Setting the Boundary to Move

Even still, a line in the sand or a clear boundary should be set for what happens when your aging parent needs more care than you can provide. At the point where the care of aging parents includes physical and nighttime care, it may be time to move them to a care community if assistance from in-home caregivers cannot meet the need.

While many aging adults do not want to move to assisted living communities or nursing homes, there may be a time when this is physically and financially necessary.

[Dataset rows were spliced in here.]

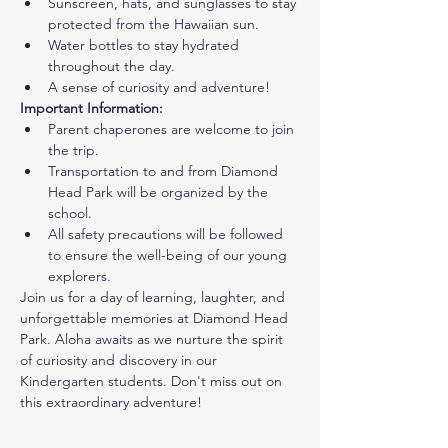
Sunscreen, hats, and sunglasses to stay 
protected from the Hawaiian sun.
Water bottles to stay hydrated 
throughout the day.
A sense of curiosity and adventure!
Important Information:
Parent chaperones are welcome to join 
the trip.
Transportation to and from Diamond 
Head Park will be organized by the 
school.
All safety precautions will be followed 
to ensure the well-being of our young 
explorers.
Join us for a day of learning, laughter, and 
unforgettable memories at Diamond Head 
Park. Aloha awaits as we nurture the spirit 
of curiosity and discovery in our 
Kindergarten students. Don't miss out on 
this extraordinary adventure!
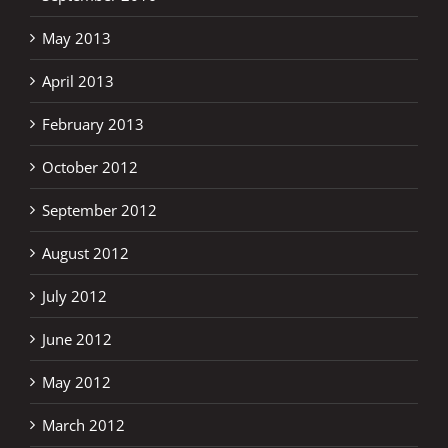
May 2013
April 2013
February 2013
October 2012
September 2012
August 2012
July 2012
June 2012
May 2012
March 2012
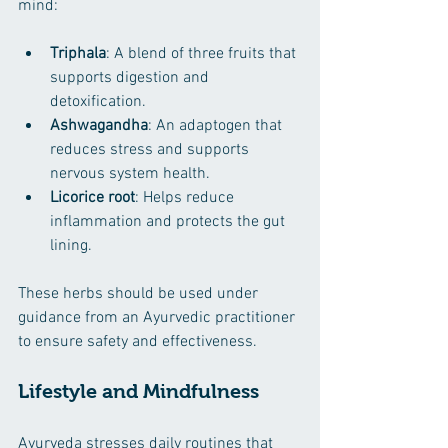
mind:
Triphala
: A blend of three fruits that 
supports digestion and 
detoxification.
Ashwagandha
: An adaptogen that 
reduces stress and supports 
nervous system health.
Licorice root
: Helps reduce 
inflammation and protects the gut 
lining.
These herbs should be used under 
guidance from an Ayurvedic practitioner 
to ensure safety and effectiveness.
Lifestyle and Mindfulness
Ayurveda stresses daily routines that 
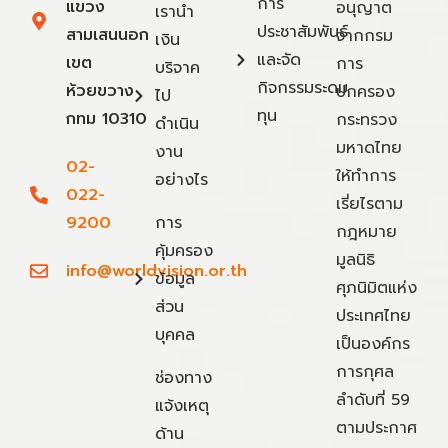
การ
แขวง
อนุญาต
เรานำ
ประชาสัมพันธ์
สามเสนนอก
จากกรม
เงิน
และจัด
เขต
การ
บริจาค
กิจกรรมระดม
ห้วยขวาง
ปกครอง
ไป
ทุน
กทม 10310
กระทรวง
ดำเนิน
มหาดไทย
งาน
02-
ให้ทำการ
อย่างไร
022-
เรี่ยไรตาม
9200
การ
กฎหมาย
คุ้มครอง
มูลนิธิ
info@worldvision.or.th
ข้อมูล
ศุภนิมิตแห่ง
ส่วน
ประเทศไทย
บุคคล
เป็นองค์กร
การกุศล
ช่องทาง
ลำดับที่ 59
แจ้งเหตุ
ตามประกาศ
ด้าน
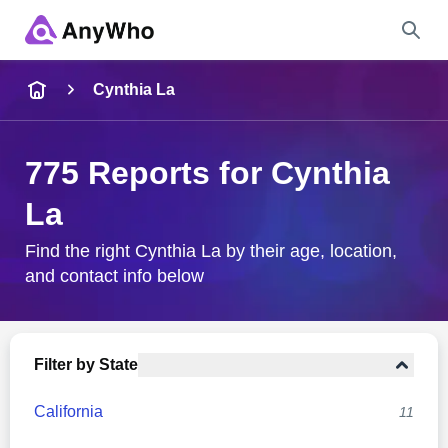
Name
Cynthia La
Full Name
775 Reports for Cynthia
La
City & State
Find the right Cynthia La by their age, location,
and contact info below
Search
Filter by State
California
11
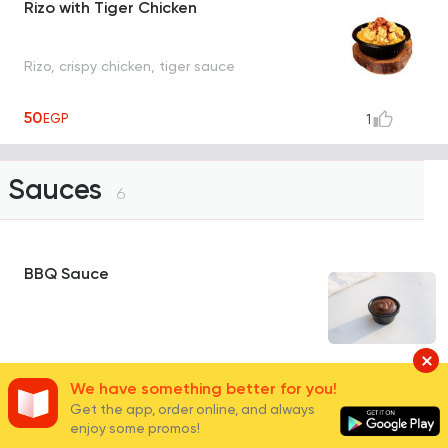
Rizo with Tiger Chicken
Rizo, crispy chicken, tiger sauce
50
EGP
1
Sauces
6
BBQ Sauce
10
EGP
0
We have something better for you!
Get the app, order online, and always
enjoy some promos!
Ranch Sauce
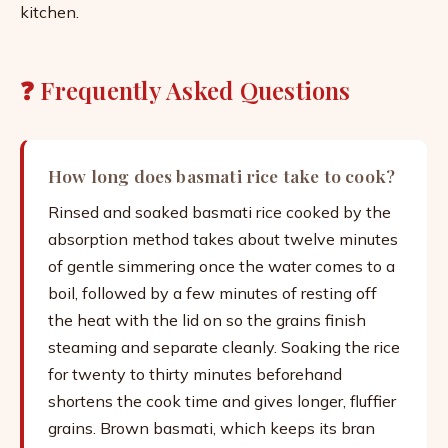
kitchen.
❓ Frequently Asked Questions
How long does basmati rice take to cook?
Rinsed and soaked basmati rice cooked by the
absorption method takes about twelve minutes
of gentle simmering once the water comes to a
boil, followed by a few minutes of resting off
the heat with the lid on so the grains finish
steaming and separate cleanly. Soaking the rice
for twenty to thirty minutes beforehand
shortens the cook time and gives longer, fluffier
grains. Brown basmati, which keeps its bran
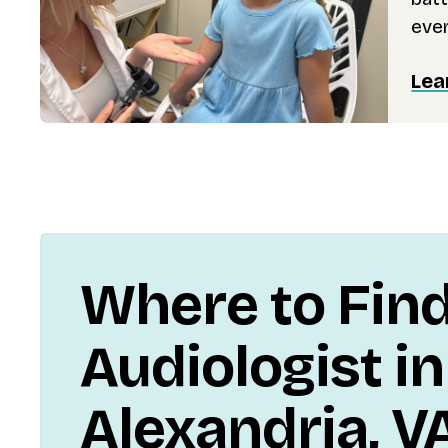
ever
Lea
Where to Fin
Audiologist in
Alexandria, V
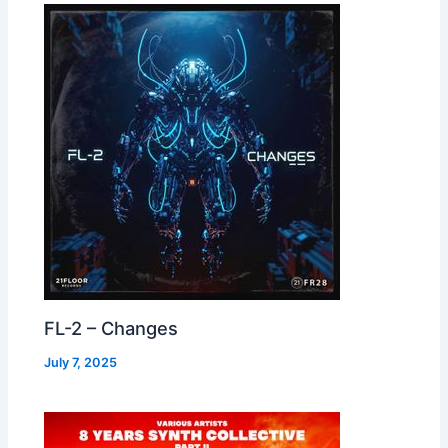
FL-2 – Changes
July 7, 2025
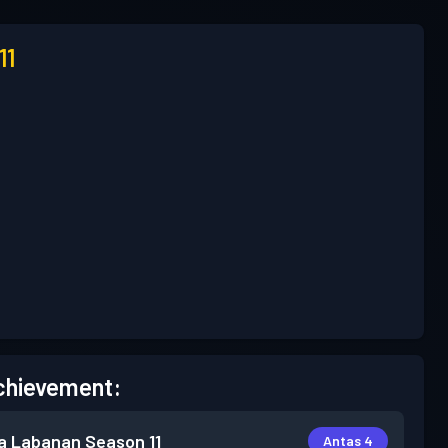
11
chievement:
a Labanan
Season 11
Antas 4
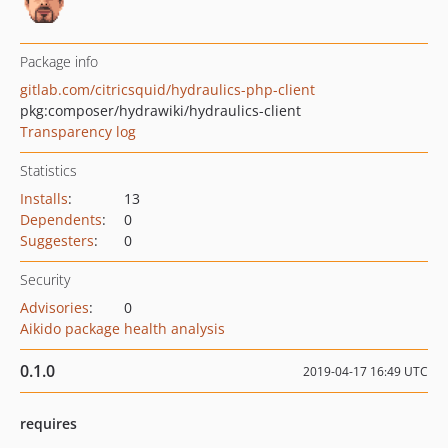
Package info
gitlab.com/citricsquid/hydraulics-php-client
pkg:composer/hydrawiki/hydraulics-client
Transparency log
Statistics
Installs
:
13
Dependents
:
0
Suggesters
:
0
Security
Advisories
:
0
Aikido package health analysis
0.1.0
2019-04-17 16:49 UTC
requires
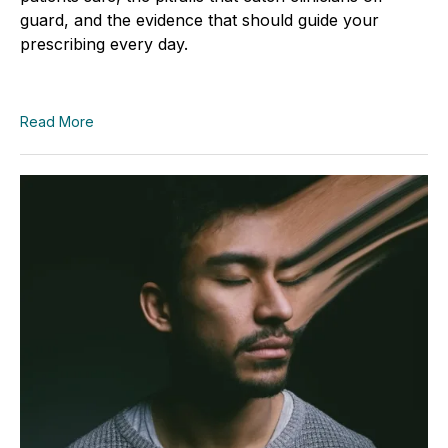
guard, and the evidence that should guide your
prescribing every day.
Read More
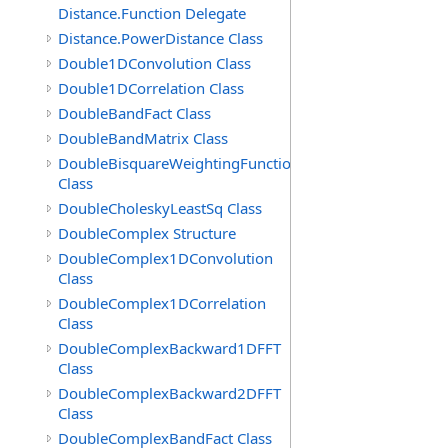
Distance.Function Delegate
Distance.PowerDistance Class
Double1DConvolution Class
Double1DCorrelation Class
DoubleBandFact Class
DoubleBandMatrix Class
DoubleBisquareWeightingFunction
Class
DoubleCholeskyLeastSq Class
DoubleComplex Structure
DoubleComplex1DConvolution
Class
DoubleComplex1DCorrelation
Class
DoubleComplexBackward1DFFT
Class
DoubleComplexBackward2DFFT
Class
DoubleComplexBandFact Class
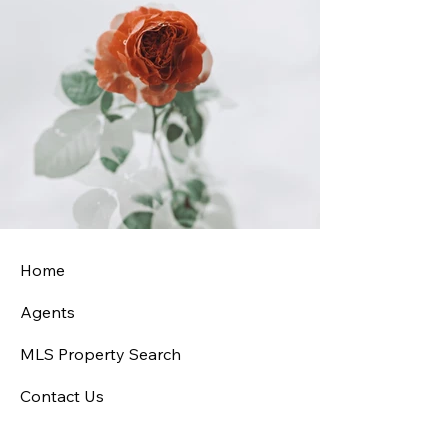
Home
Agents
MLS Property Search
Contact Us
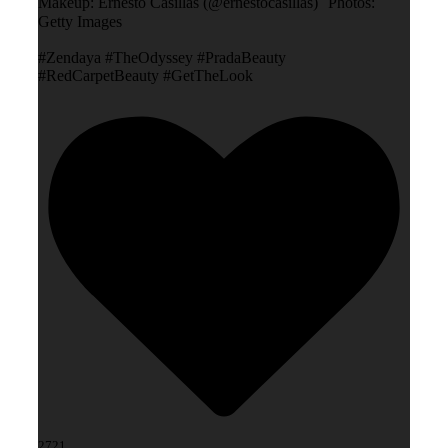
Makeup: Ernesto Casillas (@ernestocasillas) Photos:
Getty Images
#Zendaya #TheOdyssey #PradaBeauty
#RedCarpetBeauty #GetTheLook
2721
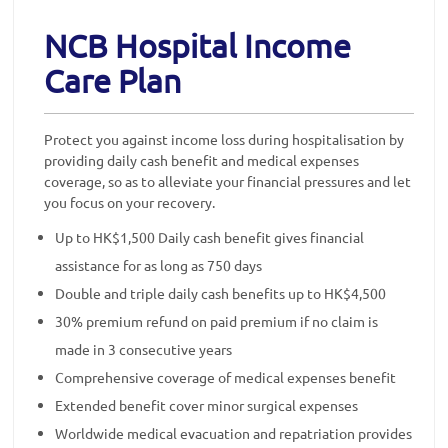
NCB Hospital Income
Care Plan
Protect you against income loss during hospitalisation by
providing daily cash benefit and medical expenses
coverage, so as to alleviate your financial pressures and let
you focus on your recovery.
Up to HK$1,500 Daily cash benefit gives financial
assistance for as long as 750 days
Double and triple daily cash benefits up to HK$4,500
30% premium refund on paid premium if no claim is
made in 3 consecutive years
Comprehensive coverage of medical expenses benefit
Extended benefit cover minor surgical expenses
Worldwide medical evacuation and repatriation provides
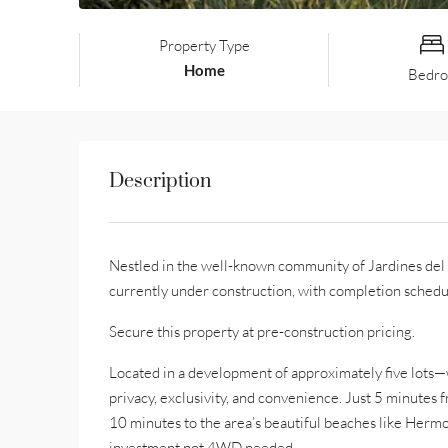
Property Type
Home
Bedr
Description
Nestled in the well-known community of Jardines del M
currently under construction, with completion schedu
Secure this property at pre-construction pricing.
Located in a development of approximately five lots—
privacy, exclusivity, and convenience. Just 5 minutes 
10 minutes to the area’s beautiful beaches like Hermos
investment not 4WD needed.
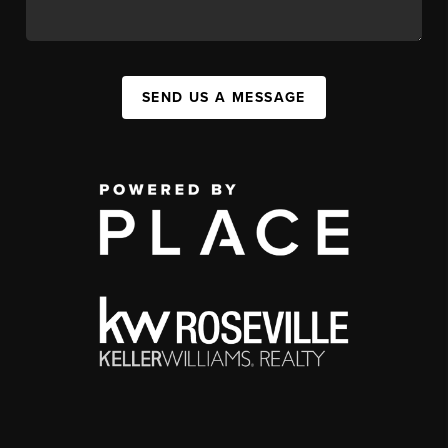
SEND US A MESSAGE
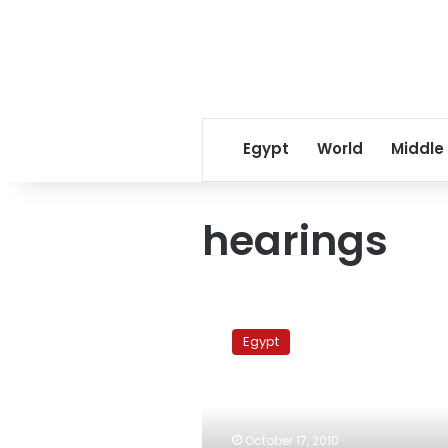
Egypt
World
Middle
hearings
Appeals
Court
Egypt
upholds
conviction
of
Alexandrian
political
October 17, 2010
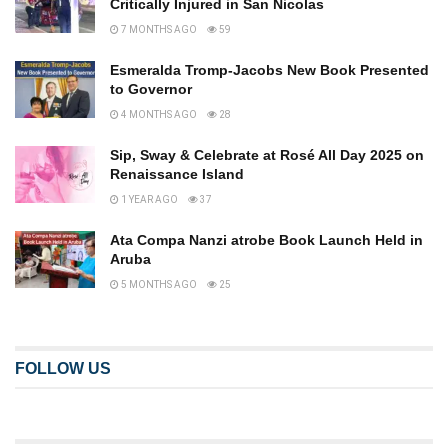
Critically Injured in San Nicolas
7 MONTHS AGO
59
Esmeralda Tromp-Jacobs New Book Presented
to Governor
4 MONTHS AGO
28
Sip, Sway & Celebrate at Rosé All Day 2025 on
Renaissance Island
1 YEAR AGO
37
Ata Compa Nanzi atrobe Book Launch Held in
Aruba
5 MONTHS AGO
25
FOLLOW US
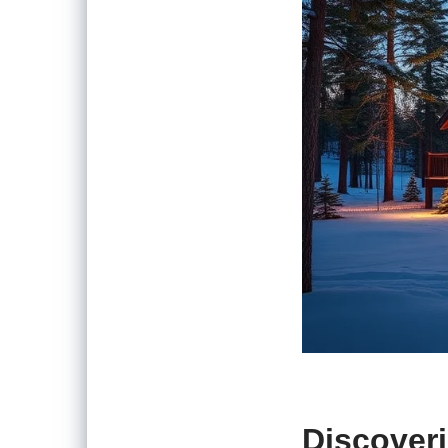
Discoveri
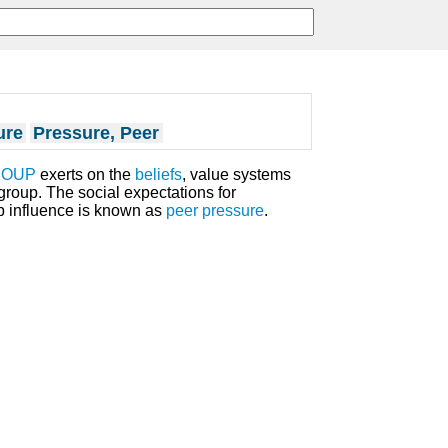
ure
Pressure, Peer
ROUP
exerts on the
beliefs
, value systems
roup. The social expectations for
up influence is known as
peer pressure
.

Even with the commitment of adult children to keep parents at home, there does come a time when the idea becomes impractical and unsafe.

Looking at the positive, if an aging parent moved in with an adult child or married adult children, it is likely that having more years living in a home environment resulted in a positive quality of life.  In these situations, the decision to move aging parents into the home, made a positive and long-term difference to extend independence and quality of life.

This move to help an aging parent stay at home also likely decreased the financial expense of having to pay for more care earlier in life. All involved should be thankful and make the best out of the next phase of life.

Choosing a care community should be an activity shared by the aging parent and adult children. Thorough considerations should be made specific to all aspects of the move, including the continued level of involvement by adult children. Moving a loved one to a care community usually only moves the care situation to another location. The involvement of adult children is still required to ensure that the aging parent receives good care and comes to no harm.